Pressões e Oposições
A França e a Polônia já manifestaram oposição ao acordo, e, junto com a Itália, esses países possuem poder suficiente para bloquear o tratado. Juntas, as três nações representam mais de 35% da população da União Europeia, proporção que é suficiente para impedir a aprovação no Conselho Europeu, que é composto por chefes de Estado do bloco.
Durante uma sessão parlamentar na Itália, Meloni afirmou nesta quarta-feira (17) que seria “prematuro” para a União Europeia formalizar um acordo comercial com o Mercosul. Ela argumentou que o tratado deve oferecer garantias adequadas de reciprocidade para o setor agrícola do continente europeu.
Expectativas e Propostas
Havia esperanças de que a aprovação de salvaguardas pelo Parlamento Europeu, que efetivamente proporcionariam mais proteção ao setor agrícola da UE, pudesse facilitar a aceitação do acordo no Conselho. Contudo, a declaração de Meloni representa um obstáculo a estas expectativas.

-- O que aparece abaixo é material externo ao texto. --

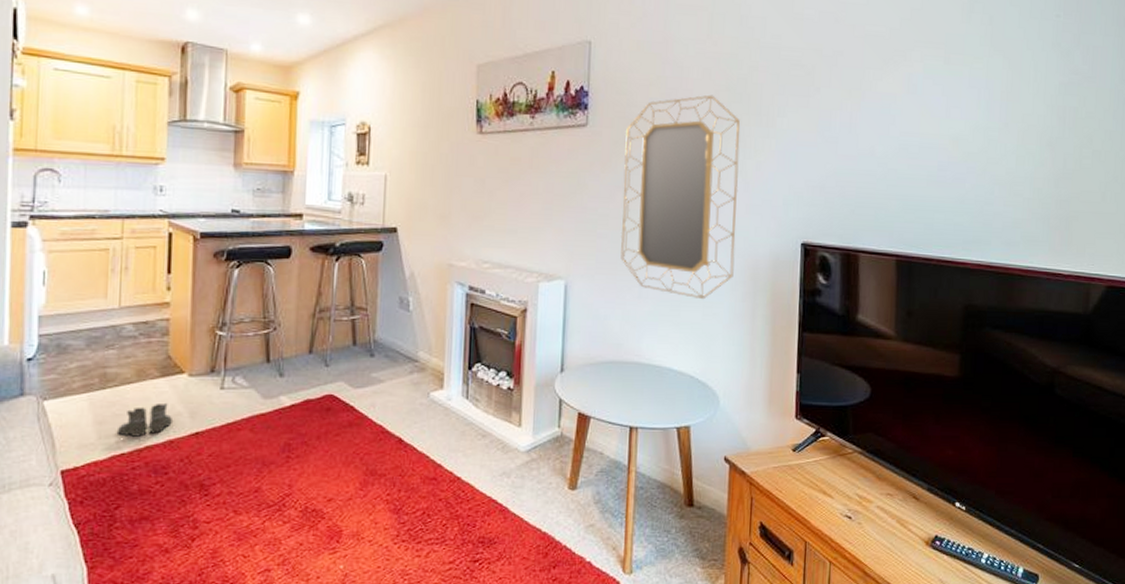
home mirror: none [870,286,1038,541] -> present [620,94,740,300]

As negociações continuam em Bruxelas, com países favoráveis ao acordo, como Alemanha e Espanha, pressionando pela sua aprovação. Contudo, a tendência atual sugere que a Dinamarca, que atualmente ocupa a presidência da UE, pode não agendar a votação, caso a oposição da Itália ao tratado se torne mais firme.

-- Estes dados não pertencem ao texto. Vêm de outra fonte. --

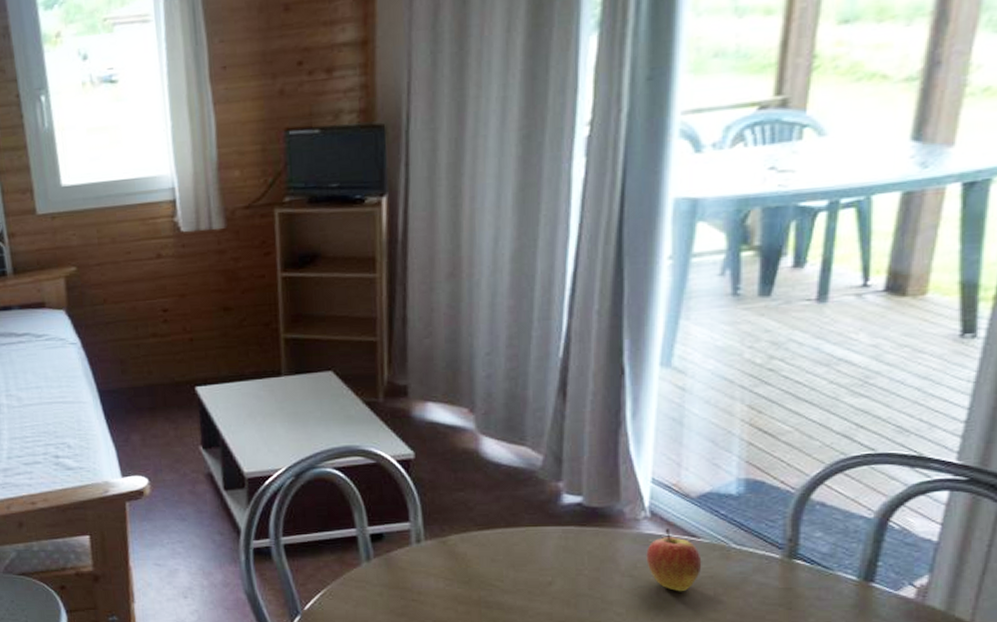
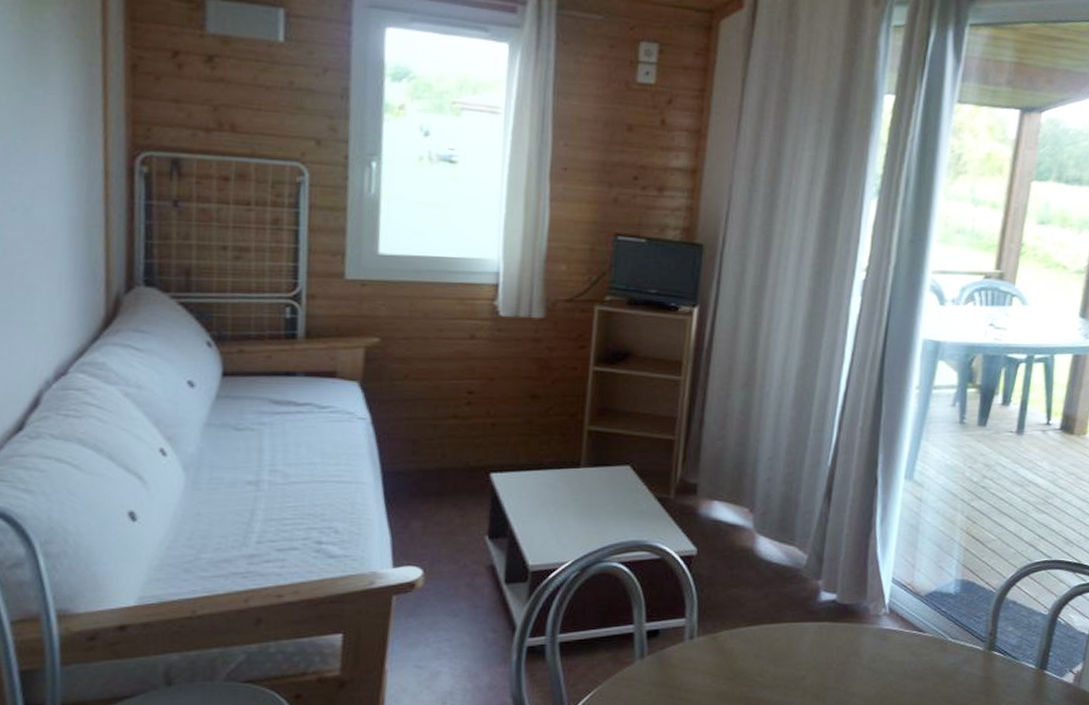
fruit: present [646,529,702,592] -> none [883,624,926,683]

A primeira-ministra italiana não sugere que se posicionará contra a assinatura do acordo em um futuro próximo, mas expressa a necessidade de mais tempo para discutir garantias de proteção para o setor agro, o que frustra as expectativas de que a assinatura ocorra em Paraná.
Entenda o impasse
O Conselho Europeu planejava votar o acordo até quinta-feira (18), conforme indicado por autoridades dinamarquesas. Para que haja aprovação, é necessário o apoio de 55% dos países, o que equivale a 15 dos 27, representando pelo menos 65% da população do continente.
A aprovação do acordo proporcionaria o mandato para que a presidente da Comissão Europeia, Ursula Von der Leyen, viajasse a Foz do Iguaçu com o intuito de assinar o tratado.

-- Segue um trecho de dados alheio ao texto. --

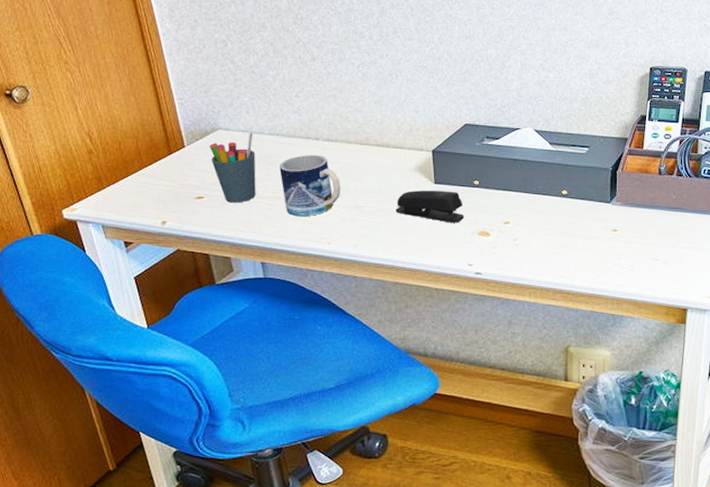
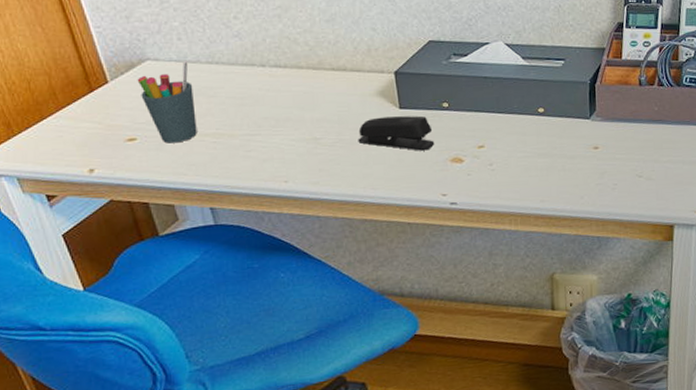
mug: present [279,154,341,217] -> none [222,83,295,155]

Na terça-feira, o Parlamento Europeu validou o projeto de regulamento que estabelece a possibilidade de a UE suspender temporariamente as preferências tarifárias na importação de produtos agrícolas que são considerados sensíveis, tais como aves e carne bovina, provenientes do Mercosul, se essas importações forem vistas como prejudiciais aos produtores da União Europeia.
No caso de um aumento de 5% nas importações de produtos agrícolas sensíveis ao longo de um período de três anos, o bloco europeu poderá iniciar uma investigação para definir se são necessárias medidas de proteção. Inicialmente, a proposta da Comissão Europeia previa um limite de 10% para o aumento anual.